Thulium Laser for the Treatment of Posterior Urethral Valves in Infants

医学 外科 烧蚀 并发症 膀胱镜检查 后尿道瓣膜 尿道狭窄 泌尿系统 尿道 内科学
作者
Valentina Forlini,Chiara Pellegrino,Federica Lena,Maria Luisa Capitanucci,Allon van Uitert,Giovanni Mosiello
出处
期刊:Journal of Endourology [Mary Ann Liebert]
卷期号:37 (12): 1276-1281 被引量:1
标识
DOI:10.1089/end.2023.0025
摘要

Objective: Thulium laser (ThL) has become popular in urology, because of its powerful action on tissue, achieving optimal ablation and hemostasis. Aim of our article was to evaluate efficacy of ThL in infants affected by posterior urethral valve (PUV) ablation. Patients and Methods: Clinical charts of 25 infants (age ≤12 months) who underwent PUV ablation were retrospectively reviewed. According to our protocol, all patients performed voiding cystourethrography and cystoscopy 6 to 8 months after initial treatment.

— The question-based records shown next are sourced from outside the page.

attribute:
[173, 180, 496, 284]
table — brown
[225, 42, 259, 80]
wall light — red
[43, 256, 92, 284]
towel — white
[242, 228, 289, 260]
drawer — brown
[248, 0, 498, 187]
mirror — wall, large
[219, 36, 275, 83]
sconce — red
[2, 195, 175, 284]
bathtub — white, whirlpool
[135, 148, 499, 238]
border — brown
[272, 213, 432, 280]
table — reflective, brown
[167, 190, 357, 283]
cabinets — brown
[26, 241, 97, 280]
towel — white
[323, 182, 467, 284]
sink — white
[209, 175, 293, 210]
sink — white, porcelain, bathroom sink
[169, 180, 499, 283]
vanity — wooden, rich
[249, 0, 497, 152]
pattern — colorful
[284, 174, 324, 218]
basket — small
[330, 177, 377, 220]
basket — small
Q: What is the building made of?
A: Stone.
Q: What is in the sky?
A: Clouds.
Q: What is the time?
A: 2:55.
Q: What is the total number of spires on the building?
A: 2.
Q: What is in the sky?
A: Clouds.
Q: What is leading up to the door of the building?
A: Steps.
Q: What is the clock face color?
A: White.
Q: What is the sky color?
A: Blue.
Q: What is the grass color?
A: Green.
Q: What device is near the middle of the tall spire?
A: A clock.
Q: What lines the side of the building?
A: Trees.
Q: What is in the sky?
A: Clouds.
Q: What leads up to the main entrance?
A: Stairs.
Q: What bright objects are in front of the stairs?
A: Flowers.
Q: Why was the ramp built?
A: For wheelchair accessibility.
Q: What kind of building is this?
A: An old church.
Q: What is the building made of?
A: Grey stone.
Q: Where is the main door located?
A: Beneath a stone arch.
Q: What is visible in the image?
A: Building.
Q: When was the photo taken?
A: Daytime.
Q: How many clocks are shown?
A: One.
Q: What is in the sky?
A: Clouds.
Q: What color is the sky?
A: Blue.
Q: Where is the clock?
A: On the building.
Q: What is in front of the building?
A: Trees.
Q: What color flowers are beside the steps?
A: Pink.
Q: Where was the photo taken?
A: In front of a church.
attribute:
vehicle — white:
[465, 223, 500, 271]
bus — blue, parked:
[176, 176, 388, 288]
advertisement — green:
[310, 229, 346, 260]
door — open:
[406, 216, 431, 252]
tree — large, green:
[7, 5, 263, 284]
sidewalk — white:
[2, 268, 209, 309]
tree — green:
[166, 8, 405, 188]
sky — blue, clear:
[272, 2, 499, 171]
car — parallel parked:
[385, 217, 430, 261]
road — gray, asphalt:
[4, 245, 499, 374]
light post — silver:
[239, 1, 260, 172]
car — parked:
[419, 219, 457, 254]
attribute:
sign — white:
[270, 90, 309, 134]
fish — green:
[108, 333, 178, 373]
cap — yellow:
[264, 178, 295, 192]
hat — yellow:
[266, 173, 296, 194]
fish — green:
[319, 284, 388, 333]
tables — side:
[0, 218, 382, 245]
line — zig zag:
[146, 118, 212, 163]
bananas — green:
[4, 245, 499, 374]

Several factors, including age and weight at surgery, operative time, postoperative bleeding, catheterization period, postoperative urinary retention, retreatment for valve remnants, and stricture at follow-up, were evaluated. Preoperative, intraoperative, and postoperative data were analyzed. Results: Mean age at primary surgery was 4.5 months (5 days-10.5 months) and mean weight at primary surgery was 5.7 kg (2.5-10.3 kg). Mean operative time was 29.5 minutes (range 15-50 minutes). None of the patients experienced intraoperative and postoperative bleeding. In all cases, postoperative catheterization period was 1 day. Residual valves were found in 6 of 25 (24%) patients. No cases of urethral stricture were registered during follow-up (48.4 months, range: 11-95). Analyzing literature data using other techniques, complication rate of ThL PUV ablation seems lower than standard treatments (electrofulguration, cold knife) and comparable with those reported with other laser techniques. Conclusion: PUV ablation with ThL has proven to be feasible and safe in infants. Further studies are needed to define the real effectiveness of this laser technology in PUV ablation. Miniaturized instruments and ThL technology make early PUV treatment feasible also in low body weight newborns.